Brilliance comes, not from linear discovery, but adjacent discovery. Not from connecting the most obvious dots but ones nobody else would.
Our bias against messy thinking is doing us harm.
We can look no further than our experience of the SARS-CoV-2 pandemic.
Our Logic Problem
It is quite simple, on the face of it.
- Conspiracy theories develop in precise, linear fashion.
- Active scientific discovery appears messy and imprecise.
And perhaps the most damaging aspect of the public pandemic (aside from the virus itself) is that the public health community spent more time on the definition of “airborne” than on observing what the virus was doing.
The origin of both intentional misinformation and wrong information about the virus, stemmed, not from messy thinking, but established, logical thinking.
This coronavirus couldn’t be airborne, they argued, because airborne transmission is different. Therefore, we probably don’t need to follow airborne protocols.
Except that it is airborne and we should have.
They came to this conclusion because the definition of “airborne” is faulty. And all of the assumptions that stem from declaring something is airborne or not guide countless downstream decisions.
But don’t call it a wrong decision.
Based on the definition, they were making the right decision. The definition itself is bad.
Then we follow all that flows from the original decision.

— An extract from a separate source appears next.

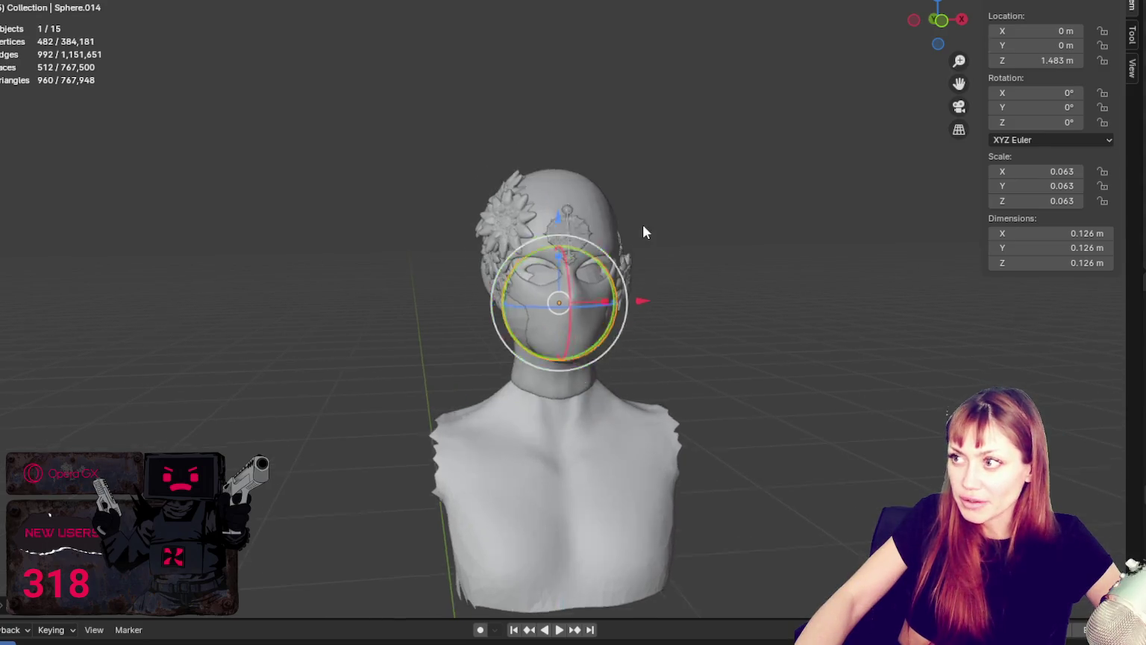
pyautogui.moveTo(643, 227); pyautogui.dragTo(599, 182, button='middle')
pyautogui.press('ctrl+alt+space')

Again, doing all of that is the right thing to do. Except that this all was the wrong way to treat this virus.
We trusted the wrong impulse.
In a very real sense, it was doing the logical thing that led to public harm. Trusting it over the evidence in front of us led to bad public health decisions. And worse, it was the fuel for misinformation.
Not because it was messy, but because it was eminently logical.
It is messy thinking, the kind that notices, changes, and focuses on what is needed in the moment, that did far more good throughout the pandemic. Not because it lacks logic, but because it is far more aware of adaptation and discovery.
This is a novel virus, after all. Conventional logic about novel things should have prepared us for novel and messy thinking, not the opposite.
Scientists, doctors, and academics who could see beyond the logic saved countless lives.
And chances are, they have messier desks, too.